*Document passage*.
- 1University of Cologne, Institute for Geophysics and Meteorology, Department of Geosciences, Germany
- 2Institute of Atmospheric Sciences and Climate (CNR-ISAC), Bolobna, Italy
Severe hailstorms are becoming more frequent in Central Europe, showing increasing interannual variability. The Pre-Alpine and Alpine region is significantly affected due to its complex terrain, which initiates convection and can intensify many hail-favoring processes. In particular, large hail events are often very local phenomena and are becoming increasingly intense. Ground-based observations from weather radars are the most reliable for detecting hail; however, they are challenging in the Alpine region due to interference at mountain ranges.
Passive Microwave satellite observations offer a valuable alternative for detecting hail: a hail probability can be directly derived from Passive Microwave channels with a high spatial coverage. However, this data is only available at certain times during satellite overpasses, thus capturing only snapshots of a few of these events. Visible, near-infrared, and infrared data from MSG give the highest spatial and temporal coverage. Though not directly sensitive to hail, its high spatiotemporal resolution can identify early stages of severe storm development leading to large hail formation by peculiar characteristics in their spatiotemporal evolution.
Whereas various ML approaches already classify spatial cloud patterns from satellite measurements, the temporal component of cloud development remains less explored. This work aims at classifying the evolution of typical cloud patterns leading to severe storms over the Alpine region. In particular, learning about formation of hail storms and the conditions in which they develop.
We initially adopted a supervised deep-learning framework for classifying spatiotemporal cloud evolution patterns as hail and non-hail, obtaining better performance than a simple logistic regression. We trained the network using MSG timeseries displaying cloud evolution patterns and labeled the presence of hail using a hail probability product based on passive microwave radiometry. Then, we exploited the same architecture in a self-supervised approach, using the labeled dataset as fine-tuning to capture hail development characteristics better. We characterize such classes of cloud developments in a spatiotemporal embedding, exploiting its characteristics and investigate the physical properties of the classes with ancillary datasets.
How to cite: Bigalke, P., Acquistapace, C., Corradini, D., and Laviola, S.: Learning about (hail-) storm development exploiting supervised and self-supervised deep learning and MSG imagery, 12th European Conference on Severe Storms, Utrecht, The Netherlands, 17–21 Nov 2025, ECSS2025-29, https://doi.org/10.5194/ecss2025-29, 2025.

*Extracted material*.
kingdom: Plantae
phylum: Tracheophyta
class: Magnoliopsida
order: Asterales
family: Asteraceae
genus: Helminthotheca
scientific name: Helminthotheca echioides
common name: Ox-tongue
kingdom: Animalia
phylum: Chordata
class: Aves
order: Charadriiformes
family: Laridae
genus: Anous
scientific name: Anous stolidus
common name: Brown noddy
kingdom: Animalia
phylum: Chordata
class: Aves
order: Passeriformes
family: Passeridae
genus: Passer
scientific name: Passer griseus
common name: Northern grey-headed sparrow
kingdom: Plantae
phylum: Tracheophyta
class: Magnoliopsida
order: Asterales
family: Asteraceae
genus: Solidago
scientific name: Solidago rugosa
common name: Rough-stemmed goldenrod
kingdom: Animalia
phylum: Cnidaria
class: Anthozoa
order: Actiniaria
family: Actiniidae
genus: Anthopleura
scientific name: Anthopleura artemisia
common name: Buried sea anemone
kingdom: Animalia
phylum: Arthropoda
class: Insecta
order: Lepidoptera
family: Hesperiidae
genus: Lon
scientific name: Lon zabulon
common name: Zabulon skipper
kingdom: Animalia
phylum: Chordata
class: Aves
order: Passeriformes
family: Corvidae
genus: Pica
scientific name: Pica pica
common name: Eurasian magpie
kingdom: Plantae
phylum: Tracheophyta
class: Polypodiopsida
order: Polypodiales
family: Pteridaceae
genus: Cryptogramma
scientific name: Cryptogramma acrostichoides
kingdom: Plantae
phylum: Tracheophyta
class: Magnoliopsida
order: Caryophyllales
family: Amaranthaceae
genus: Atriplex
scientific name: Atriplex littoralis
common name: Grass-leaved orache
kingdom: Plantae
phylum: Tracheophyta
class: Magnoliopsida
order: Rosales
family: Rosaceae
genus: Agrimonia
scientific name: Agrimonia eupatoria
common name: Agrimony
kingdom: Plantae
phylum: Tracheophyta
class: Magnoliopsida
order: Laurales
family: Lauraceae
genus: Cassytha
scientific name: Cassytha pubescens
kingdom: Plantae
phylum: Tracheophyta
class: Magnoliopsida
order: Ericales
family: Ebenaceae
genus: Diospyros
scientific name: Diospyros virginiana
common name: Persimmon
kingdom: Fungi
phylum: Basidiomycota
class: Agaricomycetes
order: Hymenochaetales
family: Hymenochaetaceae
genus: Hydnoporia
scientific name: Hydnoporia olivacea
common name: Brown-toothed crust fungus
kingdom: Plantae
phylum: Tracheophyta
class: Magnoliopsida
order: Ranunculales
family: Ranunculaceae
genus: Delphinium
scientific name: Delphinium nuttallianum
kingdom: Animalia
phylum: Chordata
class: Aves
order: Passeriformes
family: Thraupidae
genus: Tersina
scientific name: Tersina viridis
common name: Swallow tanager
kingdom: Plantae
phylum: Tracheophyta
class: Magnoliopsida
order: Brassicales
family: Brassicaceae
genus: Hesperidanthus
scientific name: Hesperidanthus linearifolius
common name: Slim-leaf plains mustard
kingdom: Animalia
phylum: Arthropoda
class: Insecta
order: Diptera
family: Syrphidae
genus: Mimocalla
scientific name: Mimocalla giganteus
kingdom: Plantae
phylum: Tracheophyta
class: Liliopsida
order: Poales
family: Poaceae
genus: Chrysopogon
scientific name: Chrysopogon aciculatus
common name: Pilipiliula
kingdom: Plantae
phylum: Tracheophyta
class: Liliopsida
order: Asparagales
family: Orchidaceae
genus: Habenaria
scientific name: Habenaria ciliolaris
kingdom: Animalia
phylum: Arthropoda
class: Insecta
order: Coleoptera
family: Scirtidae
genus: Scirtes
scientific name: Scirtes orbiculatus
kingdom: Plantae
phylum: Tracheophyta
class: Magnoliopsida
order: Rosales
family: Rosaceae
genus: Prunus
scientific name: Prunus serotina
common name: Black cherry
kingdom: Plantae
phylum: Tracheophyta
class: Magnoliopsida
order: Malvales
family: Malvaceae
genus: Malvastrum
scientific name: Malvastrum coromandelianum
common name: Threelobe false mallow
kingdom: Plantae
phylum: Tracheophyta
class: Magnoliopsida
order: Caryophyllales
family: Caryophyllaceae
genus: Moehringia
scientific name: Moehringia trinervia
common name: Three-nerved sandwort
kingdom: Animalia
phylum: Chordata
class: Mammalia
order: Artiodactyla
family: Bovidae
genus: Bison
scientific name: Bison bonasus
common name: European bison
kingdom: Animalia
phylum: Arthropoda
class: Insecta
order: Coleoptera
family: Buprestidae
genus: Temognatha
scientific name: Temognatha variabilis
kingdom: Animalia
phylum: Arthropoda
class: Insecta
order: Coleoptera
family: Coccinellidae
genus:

*What you need to do*.
Can you copy word for word the part of the hailstorm abstract above, starting with "Passive Microwave satellite" and going on through "their spatiotemporal evolution."?

*Reply to the task*.
Passive Microwave satellite observations offer a valuable alternative for detecting hail: a hail probability can be directly derived from Passive Microwave channels with a high spatial coverage. However, this data is only available at certain times during satellite overpasses, thus capturing only snapshots of a few of these events. Visible, near-infrared, and infrared data from MSG give the highest spatial and temporal coverage. Though not directly sensitive to hail, its high spatiotemporal resolution can identify early stages of severe storm development leading to large hail formation by peculiar characteristics in their spatiotemporal evolution.